__Do this__: Please reproduce the listing from its start through the line containing "खालावल्याचे", substituting "Write out" for "Transcribe" and leaving everything else unchanged. Return only those lines.

__Records shown__:
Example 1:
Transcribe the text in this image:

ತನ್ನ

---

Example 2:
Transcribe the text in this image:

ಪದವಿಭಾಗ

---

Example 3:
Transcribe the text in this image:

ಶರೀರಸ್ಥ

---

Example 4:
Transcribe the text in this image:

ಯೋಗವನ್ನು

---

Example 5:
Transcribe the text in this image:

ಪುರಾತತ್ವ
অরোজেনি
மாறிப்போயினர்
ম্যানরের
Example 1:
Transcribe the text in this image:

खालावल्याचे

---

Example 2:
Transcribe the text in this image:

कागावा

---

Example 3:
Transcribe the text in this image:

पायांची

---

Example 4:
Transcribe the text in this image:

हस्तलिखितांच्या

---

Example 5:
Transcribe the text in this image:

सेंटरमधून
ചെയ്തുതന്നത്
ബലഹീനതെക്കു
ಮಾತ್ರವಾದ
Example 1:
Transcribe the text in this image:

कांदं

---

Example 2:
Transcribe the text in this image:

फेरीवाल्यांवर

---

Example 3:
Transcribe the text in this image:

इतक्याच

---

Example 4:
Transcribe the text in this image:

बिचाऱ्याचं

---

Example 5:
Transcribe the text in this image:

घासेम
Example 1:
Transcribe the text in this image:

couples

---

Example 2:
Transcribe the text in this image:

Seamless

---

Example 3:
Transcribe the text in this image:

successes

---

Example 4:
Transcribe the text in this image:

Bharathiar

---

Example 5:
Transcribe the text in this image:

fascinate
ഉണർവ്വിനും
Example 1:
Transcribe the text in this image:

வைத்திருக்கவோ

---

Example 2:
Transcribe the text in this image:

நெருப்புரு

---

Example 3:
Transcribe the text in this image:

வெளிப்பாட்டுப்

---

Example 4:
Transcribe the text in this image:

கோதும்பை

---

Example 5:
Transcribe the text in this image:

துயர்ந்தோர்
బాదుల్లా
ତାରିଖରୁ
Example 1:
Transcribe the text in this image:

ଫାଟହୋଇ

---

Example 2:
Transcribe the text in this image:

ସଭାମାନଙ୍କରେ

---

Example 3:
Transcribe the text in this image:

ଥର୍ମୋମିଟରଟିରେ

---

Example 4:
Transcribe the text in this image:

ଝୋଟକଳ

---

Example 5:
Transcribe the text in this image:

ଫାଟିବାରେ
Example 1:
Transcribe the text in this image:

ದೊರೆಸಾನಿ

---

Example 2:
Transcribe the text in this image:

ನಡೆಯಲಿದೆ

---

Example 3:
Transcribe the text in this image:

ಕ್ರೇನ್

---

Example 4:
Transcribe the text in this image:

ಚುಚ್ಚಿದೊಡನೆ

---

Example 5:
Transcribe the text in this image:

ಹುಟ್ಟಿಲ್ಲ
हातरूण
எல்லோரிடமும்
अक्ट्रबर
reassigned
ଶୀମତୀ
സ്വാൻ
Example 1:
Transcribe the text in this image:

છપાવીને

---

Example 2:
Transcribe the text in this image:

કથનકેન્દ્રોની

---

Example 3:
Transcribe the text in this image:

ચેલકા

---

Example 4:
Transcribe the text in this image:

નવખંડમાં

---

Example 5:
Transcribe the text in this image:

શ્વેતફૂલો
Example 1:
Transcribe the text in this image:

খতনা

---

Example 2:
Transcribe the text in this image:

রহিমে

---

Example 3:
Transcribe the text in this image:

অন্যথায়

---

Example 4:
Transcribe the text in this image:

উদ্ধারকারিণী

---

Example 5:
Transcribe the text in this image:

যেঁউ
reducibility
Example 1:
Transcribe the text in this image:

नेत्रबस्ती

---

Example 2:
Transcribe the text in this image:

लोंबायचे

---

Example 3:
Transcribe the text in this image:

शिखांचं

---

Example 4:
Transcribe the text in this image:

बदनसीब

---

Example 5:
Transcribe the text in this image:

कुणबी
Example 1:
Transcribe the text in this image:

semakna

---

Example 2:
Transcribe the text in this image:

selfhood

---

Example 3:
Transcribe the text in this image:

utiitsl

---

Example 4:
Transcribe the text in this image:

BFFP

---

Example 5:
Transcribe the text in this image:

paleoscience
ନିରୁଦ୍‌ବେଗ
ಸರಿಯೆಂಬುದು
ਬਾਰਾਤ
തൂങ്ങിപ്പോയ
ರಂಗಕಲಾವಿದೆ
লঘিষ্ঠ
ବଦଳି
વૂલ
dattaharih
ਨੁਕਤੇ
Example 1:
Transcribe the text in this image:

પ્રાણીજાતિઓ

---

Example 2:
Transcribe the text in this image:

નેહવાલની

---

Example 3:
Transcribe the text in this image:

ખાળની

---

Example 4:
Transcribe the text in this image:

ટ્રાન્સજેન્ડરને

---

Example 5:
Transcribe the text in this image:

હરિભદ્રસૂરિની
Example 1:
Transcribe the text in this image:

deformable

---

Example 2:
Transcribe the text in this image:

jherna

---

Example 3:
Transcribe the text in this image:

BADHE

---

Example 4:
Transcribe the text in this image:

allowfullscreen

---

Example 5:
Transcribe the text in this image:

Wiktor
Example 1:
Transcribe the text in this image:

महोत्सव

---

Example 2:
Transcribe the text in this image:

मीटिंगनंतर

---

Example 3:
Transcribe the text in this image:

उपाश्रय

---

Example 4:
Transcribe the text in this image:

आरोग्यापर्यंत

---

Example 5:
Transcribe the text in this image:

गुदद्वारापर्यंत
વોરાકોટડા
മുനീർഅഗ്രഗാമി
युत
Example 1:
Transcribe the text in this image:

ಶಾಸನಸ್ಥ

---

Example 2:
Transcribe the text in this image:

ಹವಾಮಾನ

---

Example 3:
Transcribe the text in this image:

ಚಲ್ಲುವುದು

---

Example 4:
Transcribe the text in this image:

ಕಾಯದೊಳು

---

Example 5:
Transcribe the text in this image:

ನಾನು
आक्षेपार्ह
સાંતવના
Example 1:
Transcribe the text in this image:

__Output for this task__:
Example 1:
Write out the text in this image:

ತನ್ನ

---

Example 2:
Write out the text in this image:

ಪದವಿಭಾಗ

---

Example 3:
Write out the text in this image:

ಶರೀರಸ್ಥ

---

Example 4:
Write out the text in this image:

ಯೋಗವನ್ನು

---

Example 5:
Write out the text in this image:

ಪುರಾತತ್ವ
অরোজেনি
மாறிப்போயினர்
ম্যানরের
Example 1:
Write out the text in this image:

खालावल्याचे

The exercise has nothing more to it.